Managing an app portfolio of its own is no longer as strategic as it used to be. The cost of user acquisition has been on the rise, and privacy-related changes (looking at you, Apple) have taken their toll on the game app economy.
As in, it’s more profitable to sell mobile ad tech to developers than to exist on the hamster wheel of user acquisition campaigns and in-app monetization.
Going hard on software
Software is also a much higher-margin business than app publishing.
Over the past year, the operating margins on AppLovin’s software business have been more than 60% on average, whereas margins for apps were around 19% at the end of last year.
AppLovin anticipates that its software platform business will continue to grow, CFO Herald Chen told investors. That growth will be offset to some degree by negative performance of the apps business and the rollout of Axon 2.0.
Axon is AppLovin’s homegrown ad tech platform, using machine learning algorithms to predict which users are most likely to download an app and then targeting them. AppLovin released the first version of Axon, which it trained on first-party data from its content business, in 2021.
One of AppLovin’s ongoing investment priorities is to upgrade Axon, the next version of which is in the process of being released.
CEO Adam Foroughi likened the development of Axon and improvements to the platform as similar to OpenAI moving from ChatGPT3.5 to ChatGPT4, albeit at a much smaller scale.

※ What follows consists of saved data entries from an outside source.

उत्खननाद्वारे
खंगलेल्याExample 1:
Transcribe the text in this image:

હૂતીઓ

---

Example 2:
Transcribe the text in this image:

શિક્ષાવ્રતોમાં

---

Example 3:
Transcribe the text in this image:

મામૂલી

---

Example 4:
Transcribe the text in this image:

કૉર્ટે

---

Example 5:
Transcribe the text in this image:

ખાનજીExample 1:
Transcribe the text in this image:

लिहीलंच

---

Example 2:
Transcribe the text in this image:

“Our models can always be improved, and our entire business is powered by the evolution of our technology,” Foroughi said. “The enhancements to our machine learning and AI are not a one-time thing, but a series of upgrades over time.”

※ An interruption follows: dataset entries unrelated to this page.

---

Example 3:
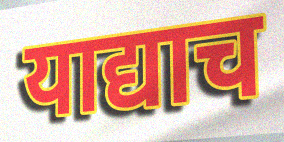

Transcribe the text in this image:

याद्याच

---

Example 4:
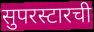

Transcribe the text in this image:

सुपरस्टारची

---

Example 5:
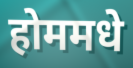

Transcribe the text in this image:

होममधेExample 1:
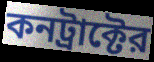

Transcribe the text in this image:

কনট্রাক্টের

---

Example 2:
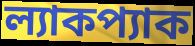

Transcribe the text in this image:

ল্যাকপ্যাক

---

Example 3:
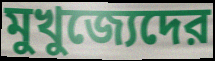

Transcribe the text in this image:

মুখুজ্যেদের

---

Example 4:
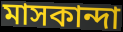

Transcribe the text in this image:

মাসকান্দা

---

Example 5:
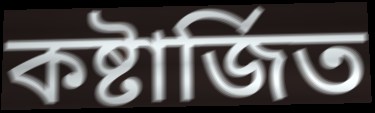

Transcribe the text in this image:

কষ্টার্জিত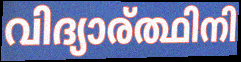
വിദ്യാര്ത്ഥിനിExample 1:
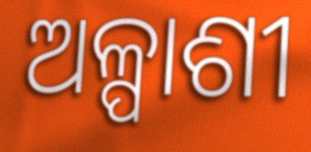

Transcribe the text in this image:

ଅଳ୍ପାଶୀ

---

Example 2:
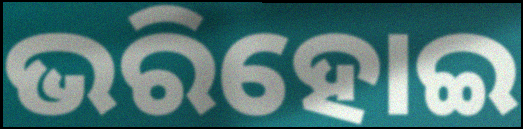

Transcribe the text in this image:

ଭରିହୋଇ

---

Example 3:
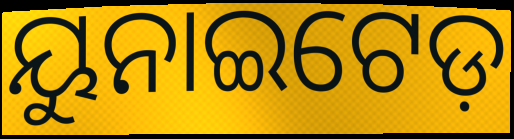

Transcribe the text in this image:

ୟୁନାଇଟେଡ଼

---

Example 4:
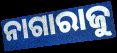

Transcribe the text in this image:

ନାଗାରାଜୁ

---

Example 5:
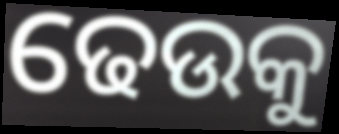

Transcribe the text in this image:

ଢେଉକୁ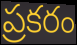
ప్రకరం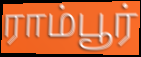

In addition to enhancing Axon, AppLovin is planning on invading Digital Turbine and ironSource’s turf by extending its marketing tools to phone carriers and device manufacturers through a suite of products called Array.
AppLovin is also working on adding connected TV supply to its mobile user acquisition platform, AppDiscovery, and charging for it on a cost-per-install basis rather than based on impressions.
It’s too early for AppLovin’s investment in CTV, which includes the acquisition last March of streaming video distribution platform Wurl, to have any significant impact on the company’s financial performance.
But “the data is strong,” Foroughi said.
“There hasn’t been a scaled performance-based solution in this category really ever,” he said. “And the advertisers that are leaning into it are excited by the potential of scaling that up.”